We did not find an association between CIC count and therapy escalation. The main reason for that probably is, that escalation of therapy occurs delayed and therefore was not recorded in the 6 months follow-up period. Escalation therapy for example with cyclophosphamide or rituximab are off-label and are used cautiously which could lead to a delayed decision. A therapy escalation in CIDP has not yet been investigated in controlled studies, but only in retrospective or uncontrolled trails.

The CDAS-score7 is an assessment tool for clinical disease activity and was validated for the long-term outcome and response to treatment in CIDP. In this study we did not use this score as outcome parameter as we want examinate a short-term outcome parameter. However, an evaluation of the CIC as inflammatory marker and PSA as axonal marker in relation to the CDAS is a useful approach for register studies that examine long-term outcome of CIDP.

This study has three important limitations. First, it was carried out at only two tertiary centers potentially including patients with complex medical history. However, the CCM examination was carried out and analyzed blinded and independent from decisions regarding patients’ treatment. Second, there is no control group with healthy volunteers in the study protocol. However, in this pilot study we focused on short-term follow up analysis of intraindividual changes. This study did not show that the CIC is different between active CIDP and healthy controls, but between active and stable CIDP patients. Previous studies show that CIC is lower in healthy controls26,29,30,31. Last, several ophthalmologic and metabolic diseases may also influence the amount of CIC or the subbasal plexus17,32,33,34. Nevertheless, serious ophthalmic diseases were always enquired before CCM examination.

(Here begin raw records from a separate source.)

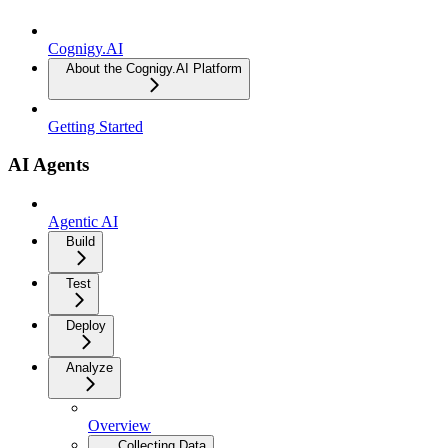
Cognigy.AI
About the Cognigy.AI Platform
Getting Started
AI Agents
Agentic AI
Build
Test
Deploy
Analyze
Overview
Collecting Data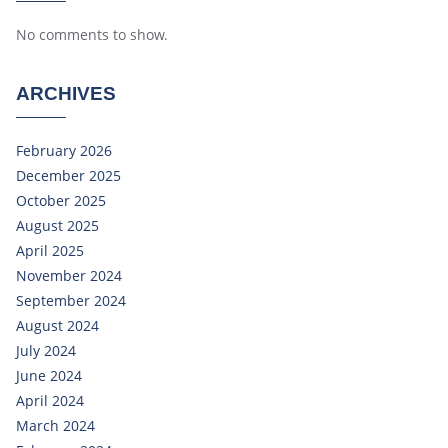
No comments to show.
ARCHIVES
February 2026
December 2025
October 2025
August 2025
April 2025
November 2024
September 2024
August 2024
July 2024
June 2024
April 2024
March 2024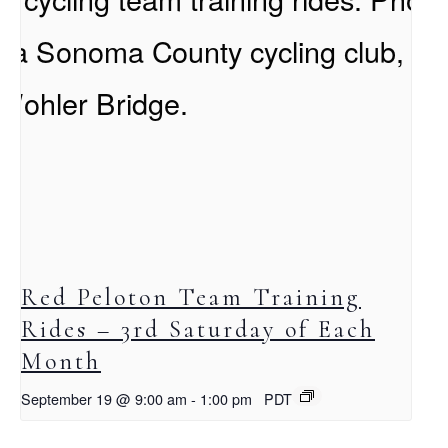
Red Peloton Team Training
Rides – 3rd Saturday of Each
Month
September 19 @ 9:00 am
-
1:00 pm
PDT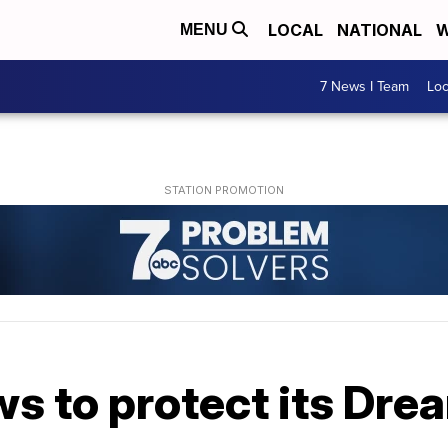
LOCAL
NATIONAL
W
MENU
7 News I Team
Lo
s to protect its Drea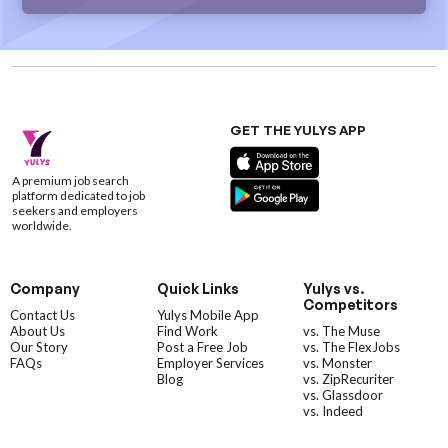
GET THE YULYS APP
A premium job search
platform dedicated to job
seekers and employers
worldwide.
Company
Quick Links
Yulys vs.
Competitors
Contact Us
Yulys Mobile App
About Us
Find Work
vs. The Muse
Our Story
Post a Free Job
vs. The FlexJobs
FAQs
Employer Services
vs. Monster
Blog
vs. ZipRecuriter
vs. Glassdoor
vs. Indeed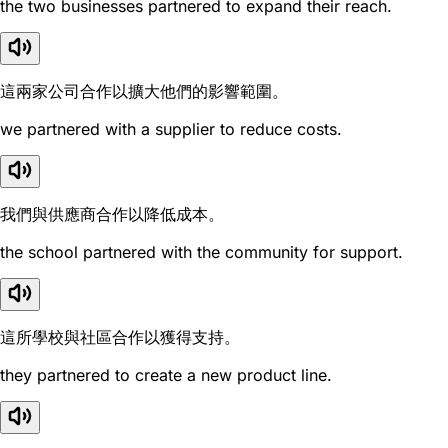
the two businesses partnered to expand their reach.
這兩家公司合作以擴大他們的影響範圍。
we partnered with a supplier to reduce costs.
我們與供應商合作以降低成本。
the school partnered with the community for support.
這所學校與社區合作以獲得支持。
they partnered to create a new product line.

In conclusion, measurement of the CIC count is a non-invasive biomarker for assessing the disease activity in CIDP patients. CIC count detects current and future disease activity in a period up to 6 months. Therefore, CCM should be used more frequently for monitoring CIDP patients. Further studies are necessary to understand the pathophysiology behind CIC infiltration in inflammatory neuropathies.